— Set task —
Write out everything from the start of the records down to the line containing "export const myFeature", including that line.

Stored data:
◇ ◇ ◇ ◇

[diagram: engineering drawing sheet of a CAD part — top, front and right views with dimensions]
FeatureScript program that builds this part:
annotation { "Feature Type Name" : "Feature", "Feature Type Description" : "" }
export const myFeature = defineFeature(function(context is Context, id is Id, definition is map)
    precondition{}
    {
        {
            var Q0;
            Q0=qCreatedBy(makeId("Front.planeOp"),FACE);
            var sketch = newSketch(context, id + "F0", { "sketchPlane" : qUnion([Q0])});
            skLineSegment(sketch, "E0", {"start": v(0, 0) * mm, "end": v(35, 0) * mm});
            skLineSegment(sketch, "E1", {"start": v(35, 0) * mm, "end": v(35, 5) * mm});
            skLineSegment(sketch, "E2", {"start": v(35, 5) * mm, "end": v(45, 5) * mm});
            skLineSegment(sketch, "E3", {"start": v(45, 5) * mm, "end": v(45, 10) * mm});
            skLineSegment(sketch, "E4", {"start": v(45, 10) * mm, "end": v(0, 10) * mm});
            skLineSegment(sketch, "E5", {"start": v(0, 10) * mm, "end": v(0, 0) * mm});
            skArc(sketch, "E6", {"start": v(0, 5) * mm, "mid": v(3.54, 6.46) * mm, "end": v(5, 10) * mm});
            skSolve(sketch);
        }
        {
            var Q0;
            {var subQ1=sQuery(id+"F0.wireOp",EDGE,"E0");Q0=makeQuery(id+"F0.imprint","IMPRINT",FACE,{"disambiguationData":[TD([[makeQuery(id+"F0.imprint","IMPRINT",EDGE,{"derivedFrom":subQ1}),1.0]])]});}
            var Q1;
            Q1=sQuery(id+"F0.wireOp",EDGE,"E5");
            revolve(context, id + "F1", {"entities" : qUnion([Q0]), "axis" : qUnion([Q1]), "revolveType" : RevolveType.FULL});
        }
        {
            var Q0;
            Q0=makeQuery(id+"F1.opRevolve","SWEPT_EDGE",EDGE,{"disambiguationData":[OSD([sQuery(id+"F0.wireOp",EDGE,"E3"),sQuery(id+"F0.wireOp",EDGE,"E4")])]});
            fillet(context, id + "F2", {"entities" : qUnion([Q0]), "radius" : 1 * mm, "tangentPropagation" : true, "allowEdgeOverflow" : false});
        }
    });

◇ ◇ ◇ ◇

— The solution —
[diagram: engineering drawing sheet of a CAD part — top, front and right views with dimensions]
FeatureScript program that builds this part:
annotation { "Feature Type Name" : "Feature", "Feature Type Description" : "" }
export const myFeature = defineFeature(function(context is Context, id is Id, definition is map)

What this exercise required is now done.